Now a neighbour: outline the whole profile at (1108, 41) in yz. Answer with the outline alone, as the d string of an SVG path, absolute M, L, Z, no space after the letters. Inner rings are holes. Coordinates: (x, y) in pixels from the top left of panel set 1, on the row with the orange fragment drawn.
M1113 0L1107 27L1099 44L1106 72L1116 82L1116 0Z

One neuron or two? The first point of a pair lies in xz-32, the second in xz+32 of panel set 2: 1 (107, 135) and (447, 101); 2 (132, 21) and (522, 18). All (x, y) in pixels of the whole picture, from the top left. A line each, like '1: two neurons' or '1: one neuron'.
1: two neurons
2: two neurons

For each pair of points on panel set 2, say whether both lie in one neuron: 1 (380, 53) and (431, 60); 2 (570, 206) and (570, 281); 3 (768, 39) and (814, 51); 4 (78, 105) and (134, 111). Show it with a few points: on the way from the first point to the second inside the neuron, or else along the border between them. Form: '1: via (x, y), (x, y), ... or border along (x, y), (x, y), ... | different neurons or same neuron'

## [Work instruction]
Word for word, repeat each line of the listing.

## [Response]
Now a neighbour: outline the whole profile at (1108, 41) in yz. Answer with the outline alone, as the d string of an SVG path, absolute M, L, Z, no space after the letters. Inner rings are holes. Coordinates: (x, y) in pixels from the top left of panel set 1, on the row with the orange fragment drawn.
M1113 0L1107 27L1099 44L1106 72L1116 82L1116 0Z

One neuron or two? The first point of a pair lies in xz-32, the second in xz+32 of panel set 2: 1 (107, 135) and (447, 101); 2 (132, 21) and (522, 18). All (x, y) in pixels of the whole picture, from the top left. A line each, like '1: two neurons' or '1: one neuron'.
1: two neurons
2: two neurons

For each pair of points on panel set 2, say whether both lie in one neuron: 1 (380, 53) and (431, 60); 2 (570, 206) and (570, 281); 3 (768, 39) and (814, 51); 4 (78, 105) and (134, 111). Show it with a few points: on the way from the first point to the second inside the neuron, or else along the border between them. Form: '1: via (x, y), (x, y), ... or border along (x, y), (x, y), ... | different neurons or same neuron'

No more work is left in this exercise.